EXCERTO FORNECIDO:
______________________________

Câmara de Lisboa entrega dados de manifestantes anti-Putin aos Negócios Estrangeiros russos

A autarquia reconheceu o erro e abriu uma auditoria interna. Fernando Medina acabou a pedir desculpa e a prometer novas medidas para proteger o direito à manifestação. Mas o caso dos ativistas anti-Putin era apenas a ponta do icebergue: rápido se percebeu que a prática de partilhar dados de manifestantes com embaixadas dos países visados era há muito uma realidade.

Autoridades de países como China, Angola, Rússia, Israel ou Venezuela também receberam dados de manifestantes que protestaram junto às respetivas embaixadas.

Conhecidos os resultados da auditoria interna, a Câmara de Lisboa identificou (pelo menos) 52 casos de envios de dados pessoais e reconheceu que o mesmo protocolo era usado também durante o período de António Costa como presidente da autarquia.

Como consequência, Fernando Medina ordenou a reestruturação nos serviços da autarquia com a exoneração do encarregado de proteção de dados e a extinção do gabinete de apoio à presidência — então responsável por receber os pedidos de manifestação e por cruzar informações com as autoridades locais e embaixadas.

Câmara de Lisboa identifica (pelo menos) 52 casos de envios de dados pessoais. Também aconteceu no tempo de Costa

“Fiquei incrédulo [com a reação]”. Antigo vice-presidente de Medina, e atual vereador pelo PS, ataca Moedas

João Paulo Saraiva, vereador pelo Partido Socialista no atual executivo da CML e antigo vice-presidente durante a liderança de Fernando Medina, afirmou em declarações à RTP3 que “é ridículo” alegar-se que uma multa de 1,2 milhões terá impacto no orçamento da autarquia. “Fiquei incrédulo quando ouvi a reação do presidente Carlos Moedas e da sua equipa de que estariam em causa prestações sociais“, referiu esta tarde, confirmando também que a câmara vai recorrer do processo.

A vida de um município com esta dimensão, com orçamento com mais de mil milhões de euros de indemnizações, são pagos por anos milhões de euros de indemnizações”, diz.

De acordo com o vereador socialista, este montante significa cerca “0,01%” do do orçamento municipal — que ronda 1,5 mil milhões de euros. Para sustentar esta argumentação, o antigo líder da autarquia disse que quando foi vice-presidente da CML, “só de um processo que vem do tempo do engenheiro Abecasis” assinou, “com dor, um cheque de 90 milhões euros”.

Se alguma vez fosse aplicada [a sanção], que não será, significa 0,o1% do orçamento municipal da Câmara de Lisboa. Mal estaríamos se criasse um problema”, aponta.

Quanto ao relatório da CNPD, João Paulo Saraiva disse que o mesmo refere “há ação doloso sem nunca o provar”. “O tribunal certamente vai dar-nos razão”, referiu ainda. E reforça: “O município vai ganhar esta ação”.

Por fim, o vereador do PS voltou a atacar as declarações de Carlos Moedas ao dizer que houve aproveitamento político por “estarmos numa altura de campanha eleitoral”. “Quiseram fazer um número de um tema que não é tema”, acusou.

______________________________

LINHAS DE DADOS:
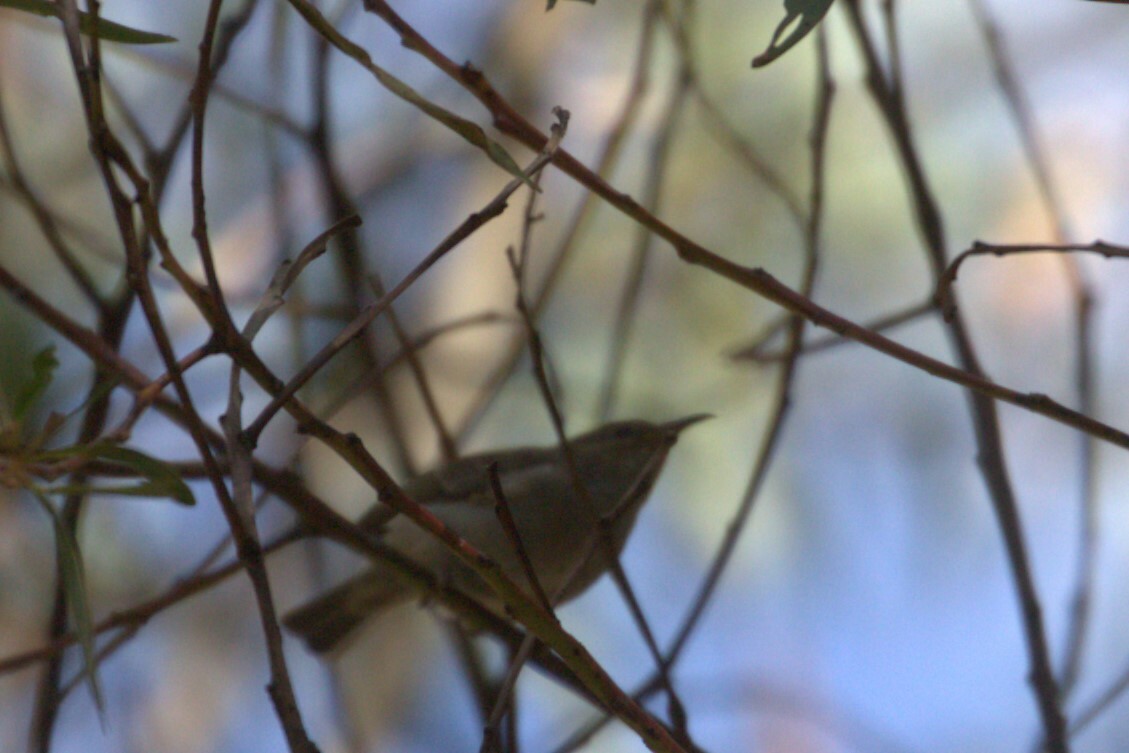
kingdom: Animalia
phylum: Chordata
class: Aves
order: Passeriformes
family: Meliphagidae
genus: Myzomela
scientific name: Myzomela sanguinolenta
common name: Scarlet myzomela
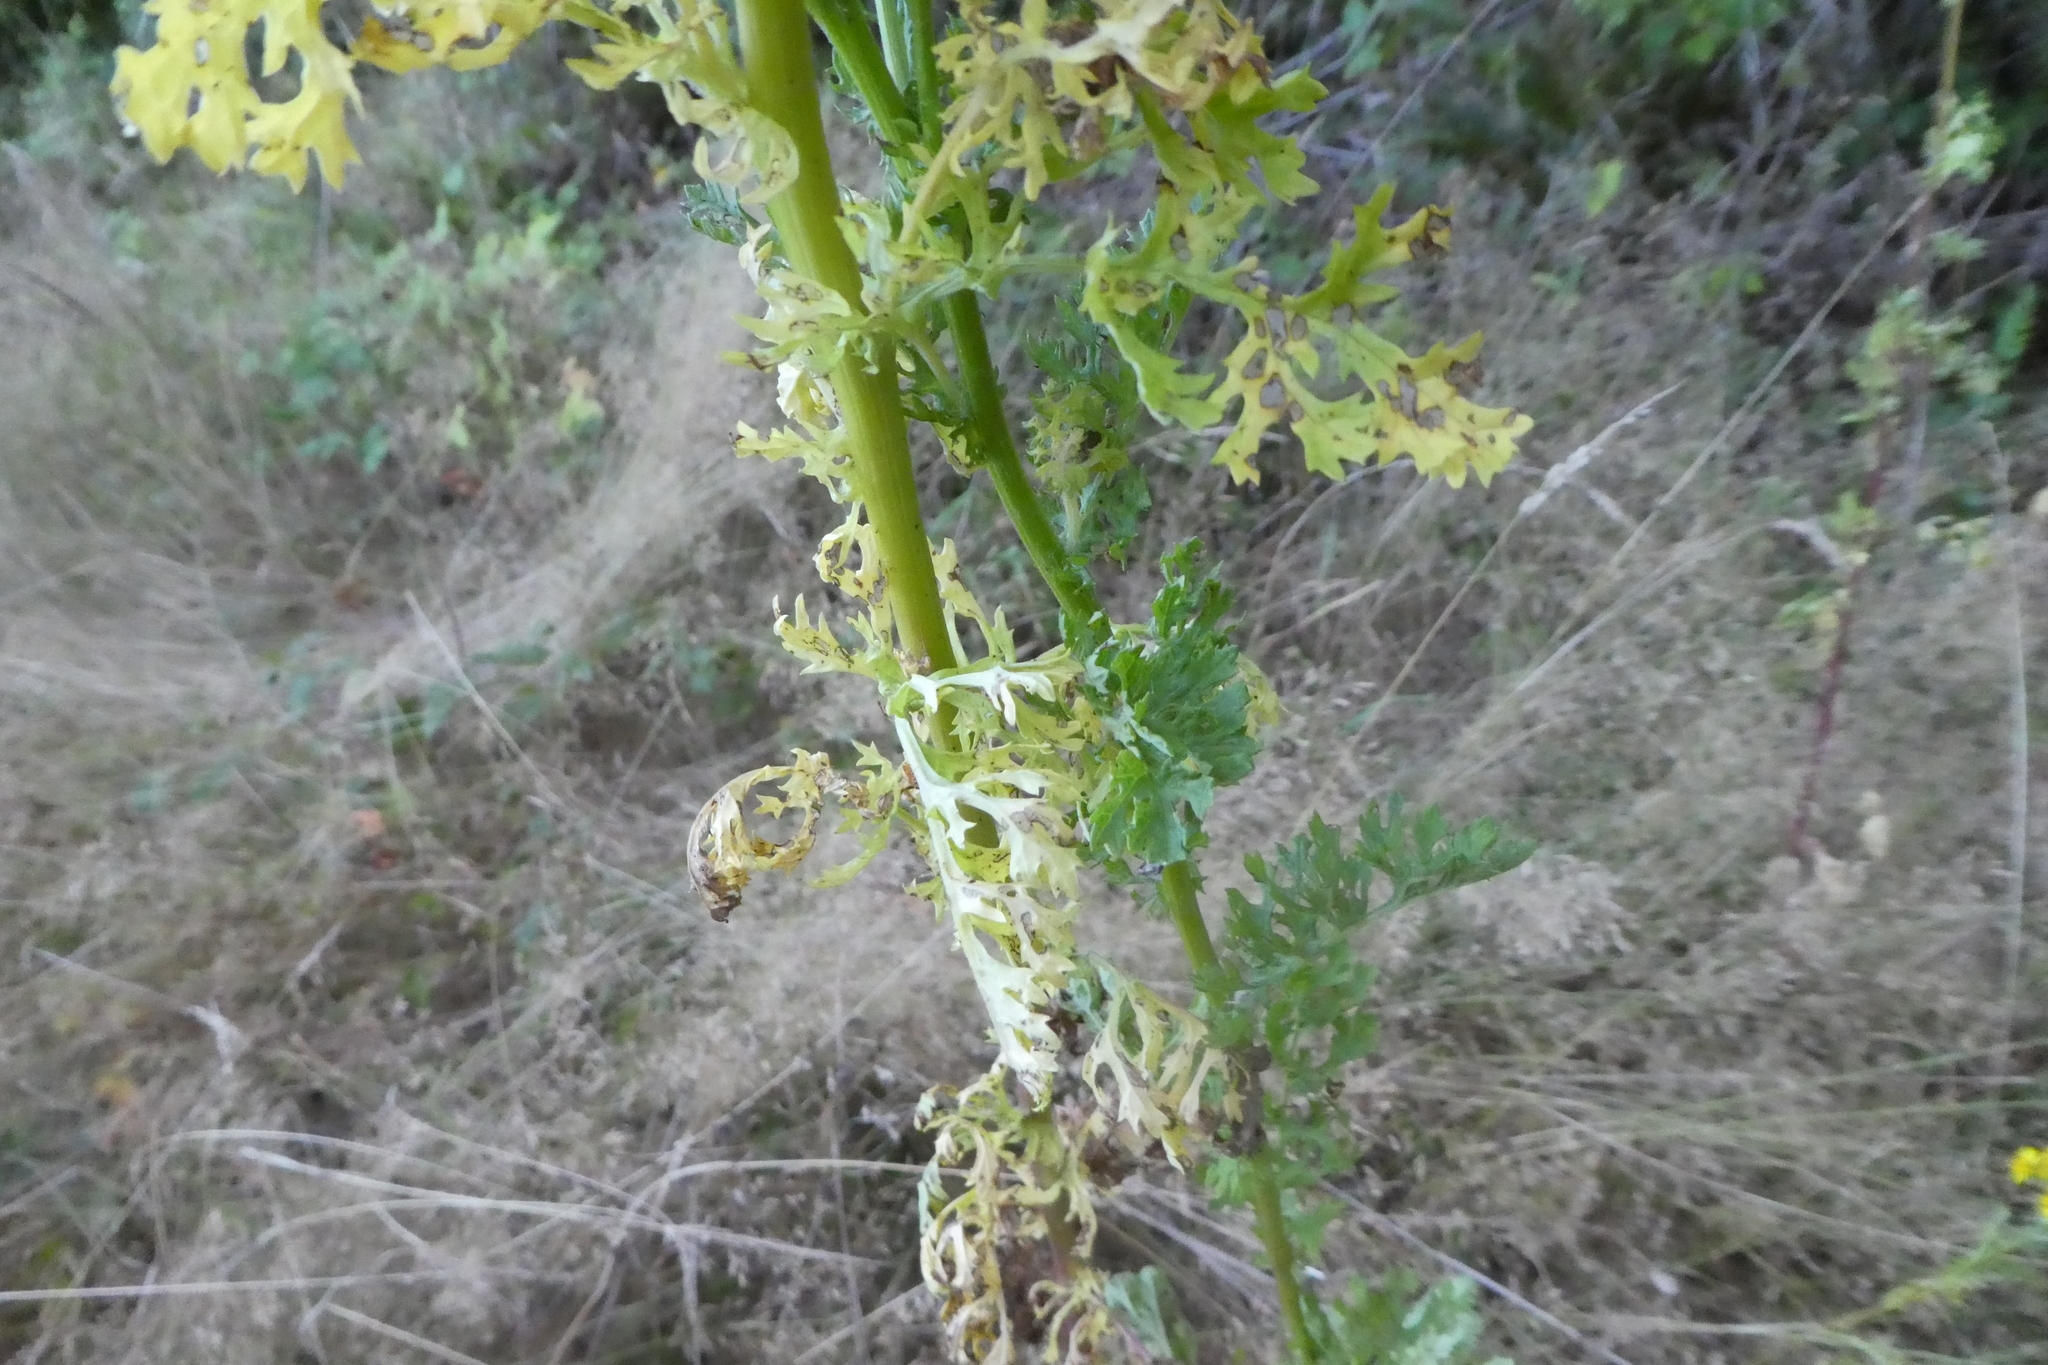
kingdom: Plantae
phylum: Tracheophyta
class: Magnoliopsida
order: Asterales
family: Asteraceae
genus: Jacobaea
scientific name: Jacobaea vulgaris
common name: Stinking willie
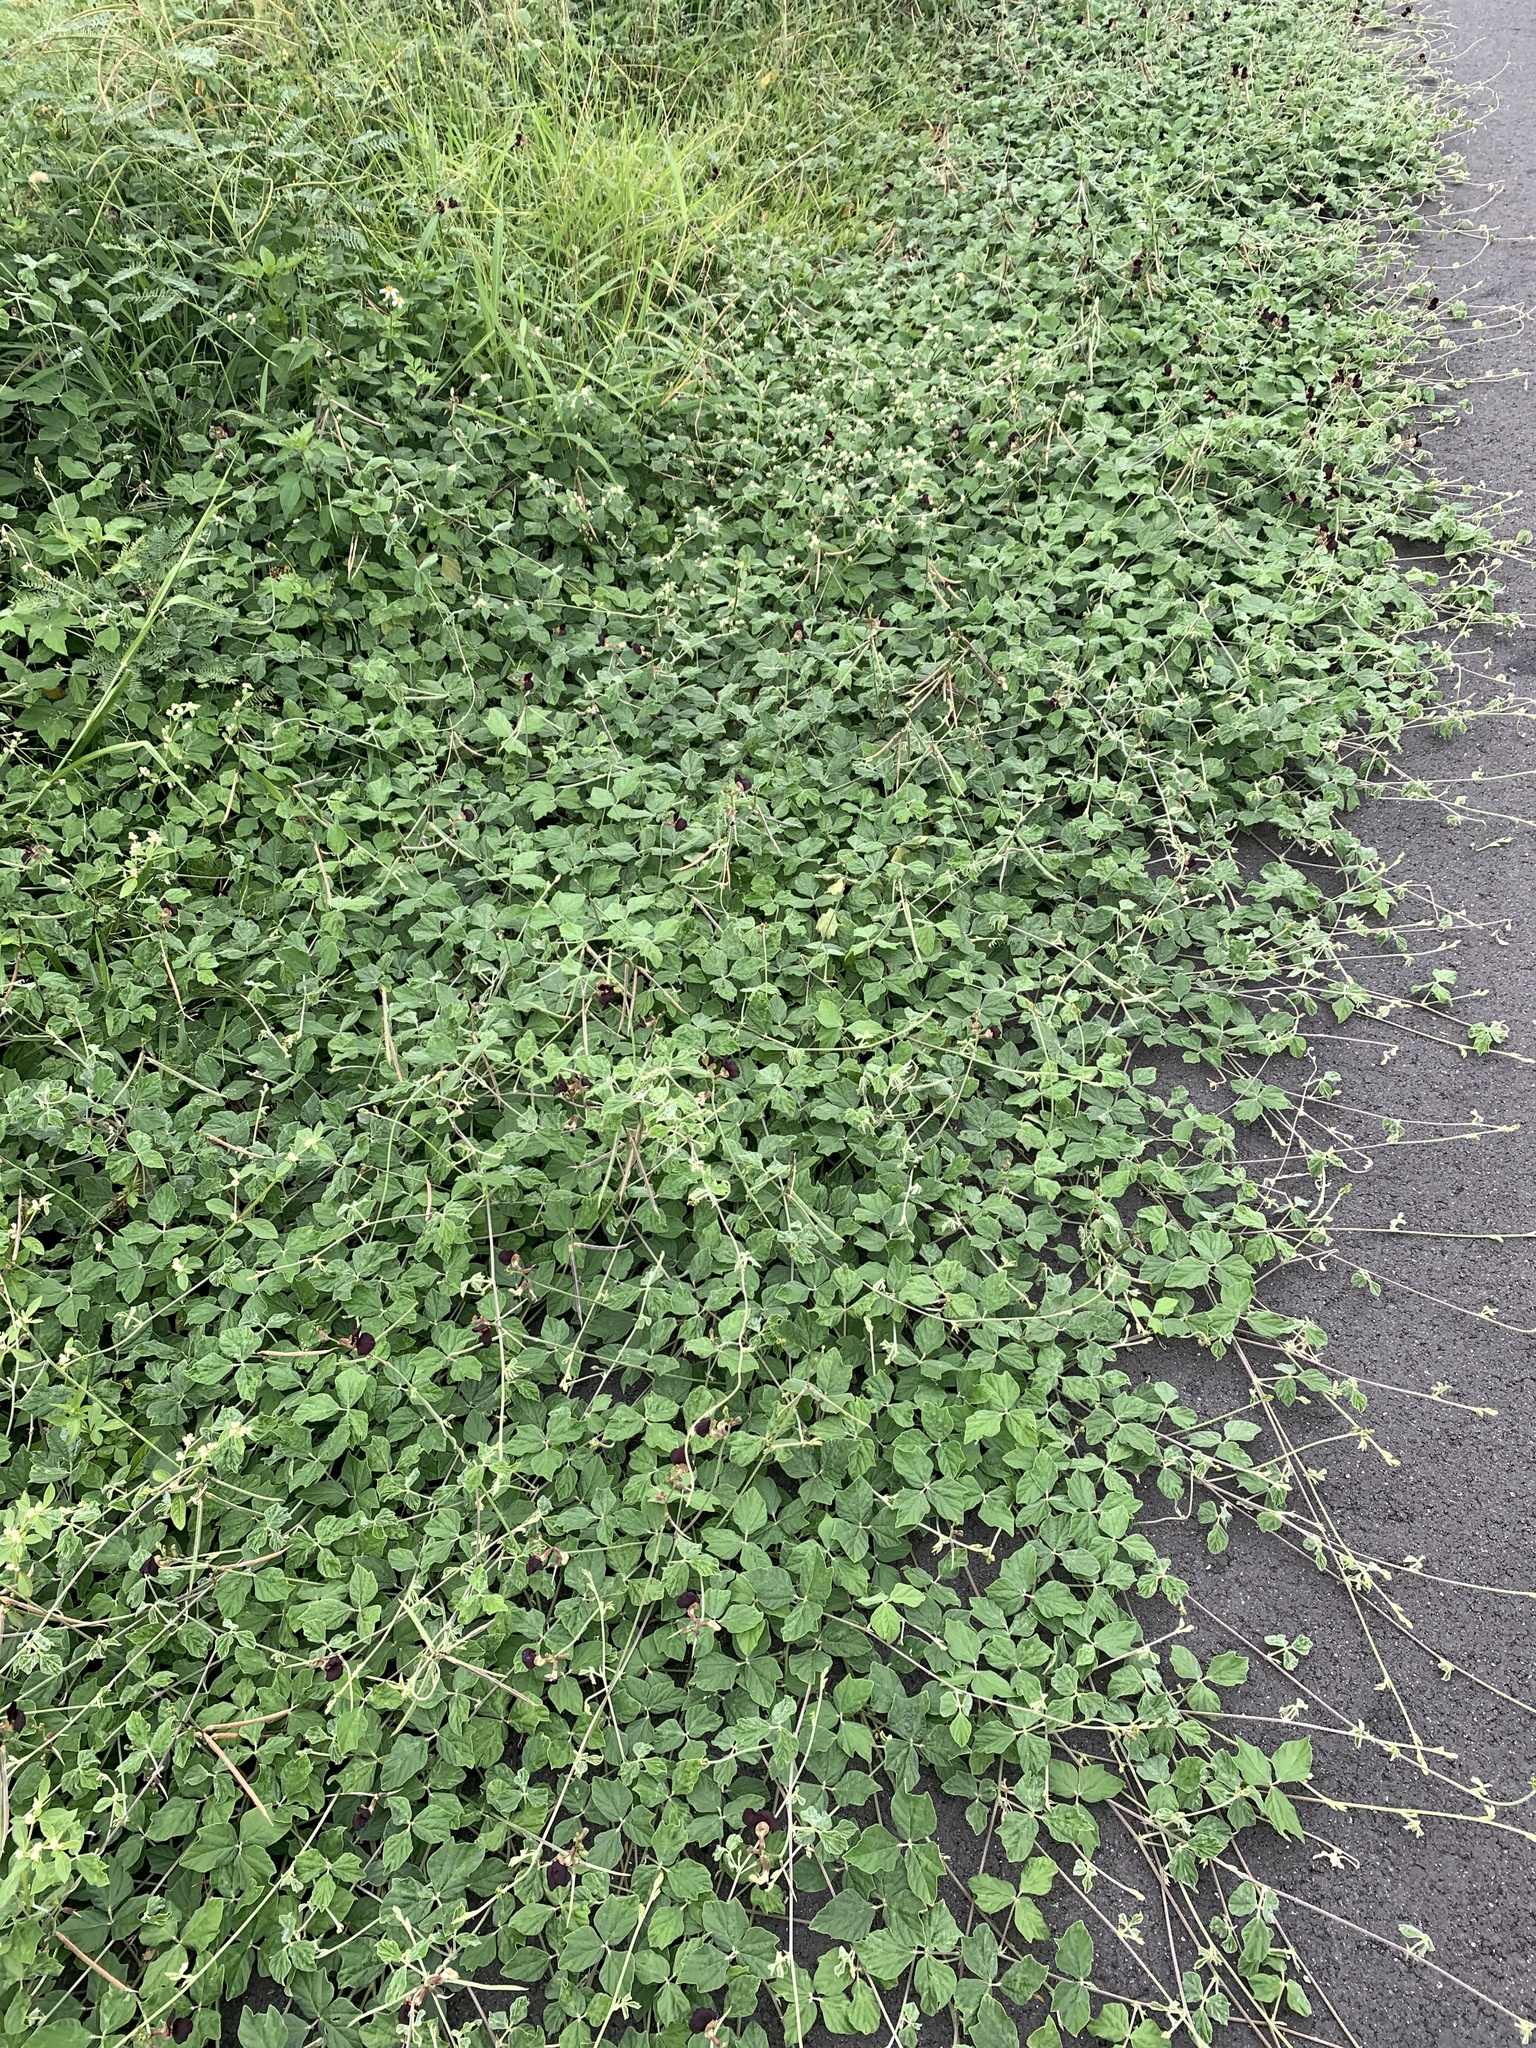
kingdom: Plantae
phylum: Tracheophyta
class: Magnoliopsida
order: Fabales
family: Fabaceae
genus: Macroptilium
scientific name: Macroptilium atropurpureum
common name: Purple bushbean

______________________________

PROBLEMAS A RESOLVER:
1/ Indique se cada afirmação concorda com o excerto sobre a partilha de dados de manifestantes, citando as palavras do texto que o decidem: (a) a Câmara de Lisboa identificou pelo menos 52 casos de envios de dados pessoais; (b) Fernando Medina ordenou a criação de um novo gabinete de apoio à presidência; (c) João Paulo Saraiva afirmou que a câmara não vai recorrer do processo.
2/ Traduza para inglês a seguinte frase do excerto sobre a partilha de dados de manifestantes: "Autoridades de países como China, Angola, Rússia, Israel ou Venezuela também receberam dados de manifestantes que protestaram junto às respetivas embaixadas."
3/ Dê seguimento ao excerto sobre a partilha de dados de manifestantes pela Câmara de Lisboa, começando logo após a última frase apresentada.

RESPOSTAS POR ORDEM:
1/
(a) Sim: "a Câmara de Lisboa identificou (pelo menos) 52 casos de envios de dados pessoais".
(b) Não: "a extinção do gabinete de apoio à presidência".
(c) Não: "confirmando também que a câmara vai recorrer do processo".

2/ Authorities in countries such as China, Angola, Russia, Israel, or Venezuela also received data on protesters who demonstrated outside their respective embassies.

3/
CNPD aponta o dedo a Medina e contraria Costa

Em mais de 90 páginas de deliberação, a CPN aponta diretamente o dedo a Fernando Medina e contraria a tese apresentada então por António Costa. Na altura, o primeiro-ministro, também ele colocado em causa neste processo, desvalorizou o caso e responsabilizou o governo de Pedro Passos Coelho por ter desenhado uma lei errada para concretizar a extinção dos governos civis e que conduziu a uma má transferência da competência para as câmaras municipais.

Ora, a CNPD discorda em absoluto da interpretação do primeiro-ministro. “Não tem qualquer suporte nos demais elementos interpretativos, máxime, no elemento teleológico e no elemento lógico”, escreve.

A administração de Fernando Medina é a principal visada. Para a CNPD, o “Município de Lisboa agiu de forma livre, deliberada e consciente” na transmissão destes dados, “sem que tal tivesse espoletado a mínima reação crítica“, no que era um “comportamento comummente conhecido e aceite pela organização”.

Mais: as correções entretanto feitas “foram insuficientes e adensam as dúvidas sobre a genuína vontade de alterar os procedimentos “. Fernando Medina, de resto, é pessoalmente visado. “O presidente da Câmara Municipal de Lisboa preferiu justificar juridicamente a sua incompetência para aplicar [a lei] sem cuidar de caucionar o não envio ou disponibilização da informação pessoal.”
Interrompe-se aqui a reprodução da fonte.